Corporate America has also seen companies announce layoffs in droves, particularly in the technology sector, which has been grappling with robust overspending during the post-pandemic boom.
"Layoffs in the tech sector have garnered a lot of headlines in the last few months but this has not yet translated into a demonstrably weaker labor picture," Insight Investment Head of Global Fixed Income, North America Brendan Murphy.
Treasury Secretary Janet Yellen, speaking at the Dealbook Summit in New York City on Wednesday, called the Labor Department’s monthly employment report the most important data point officials monitor, along with inflation numbers.

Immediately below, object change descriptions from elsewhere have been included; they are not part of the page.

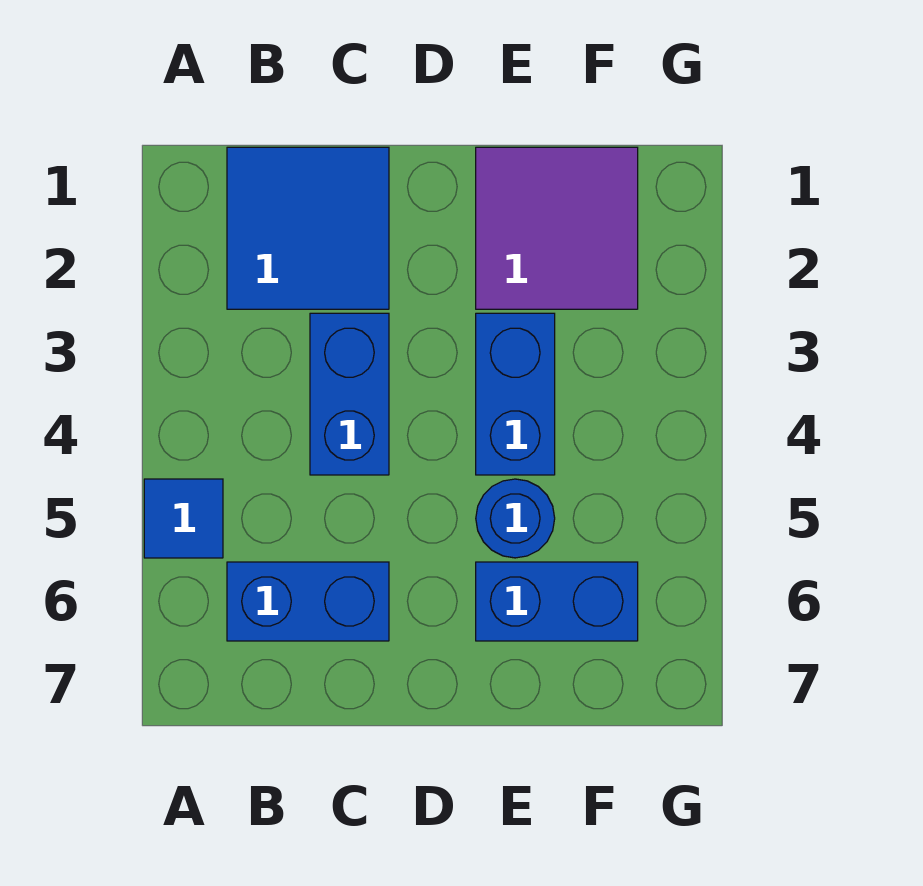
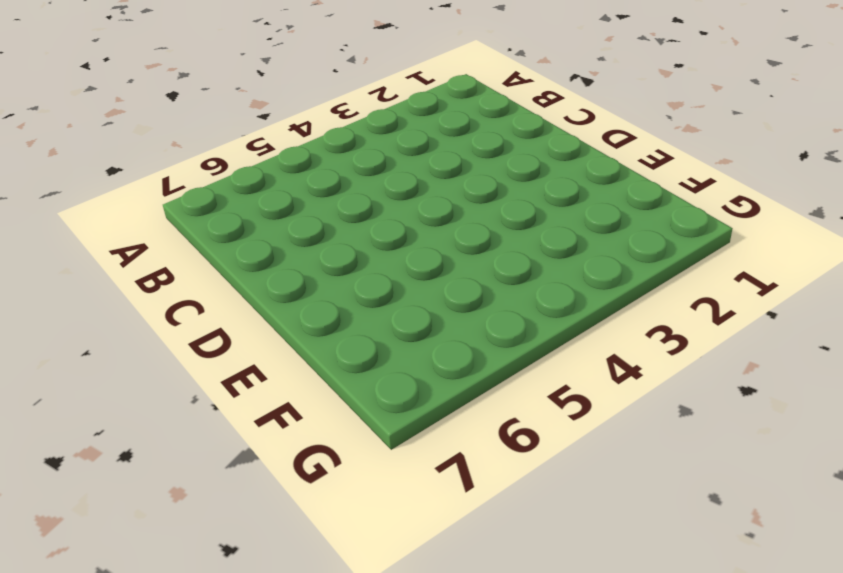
none -> blue tile A5 level 1
none -> blue tile B1:C2 level 1

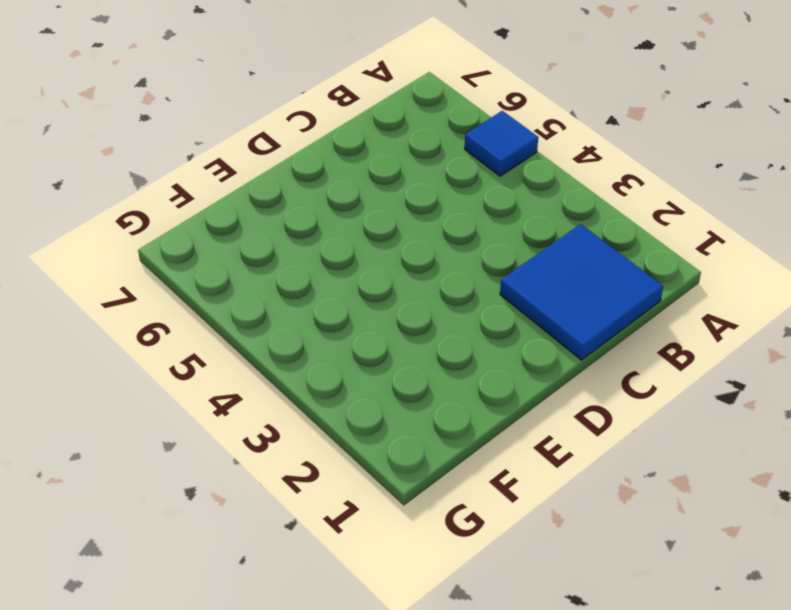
none -> blue brick B6:C6 level 1
none -> blue brick C3:C4 level 1

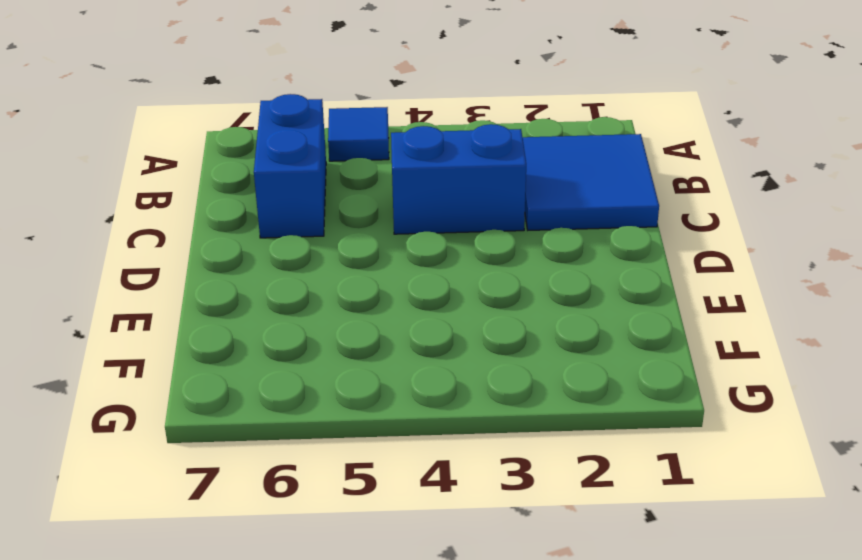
none -> purple tile E1:F2 level 1
none -> blue brick E3:E4 level 1

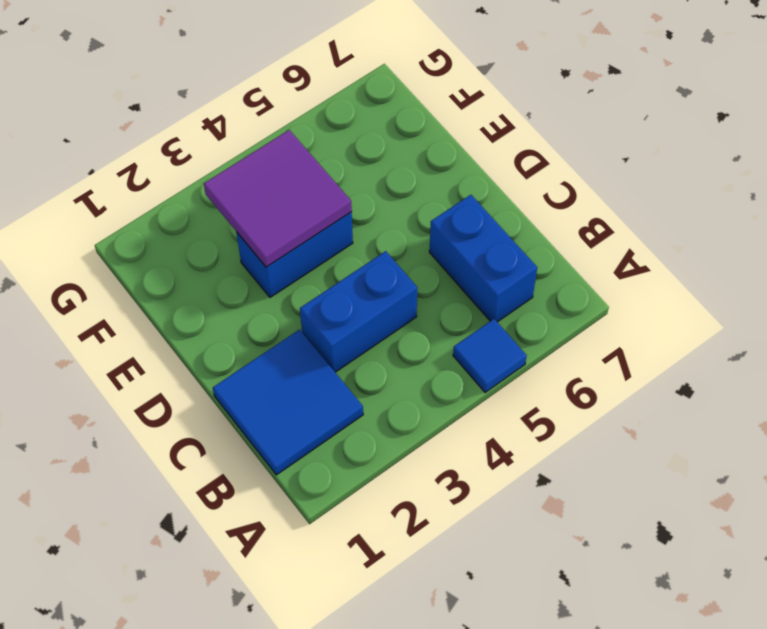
purple tile E3:F4 level 2 -> purple tile E1:F2 level 1
none -> blue round brick E5 level 1
none -> blue brick E6:F6 level 1

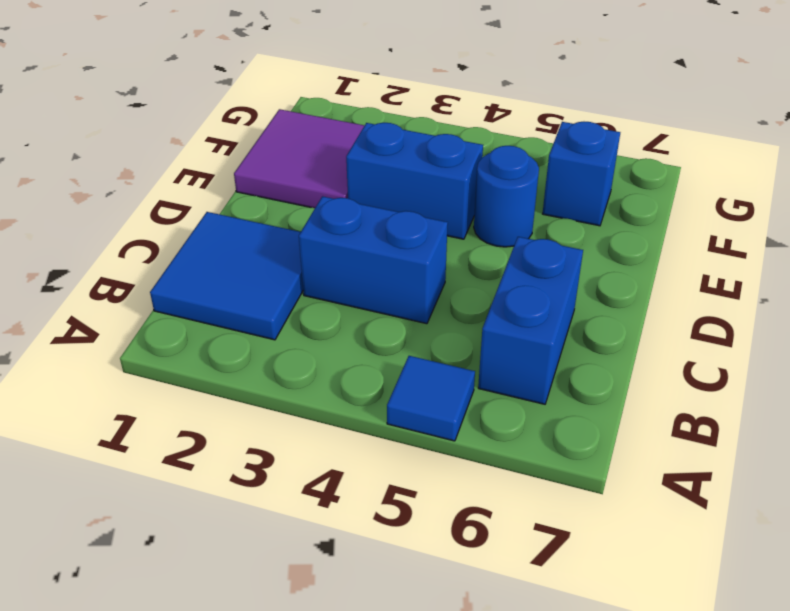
blue brick F6 level 1 -> blue brick E6:F6 level 1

“We don’t want to overshoot full employment, and we do have an inflation problem,” Yellen said. “So you can expect growth to slow, and it has slowed — we continue to grow and have positive growth, but it slowed substantially.”
Yellen argued also that layoff announcements across tech have been an exception, citing “special factors” facing the sector, including a slowing economy, and declining ad revenue.
“What you’re seeing is some writing down of future growth that is inducing firms to rethink people they really need to hire, so we’ve seen the beginnings of job openings fall off a little bit," Yellen said. She emphasized that as the Fed attempts to reduce the number of job openings, she didn't believe substantial layoffs were necessary to do so.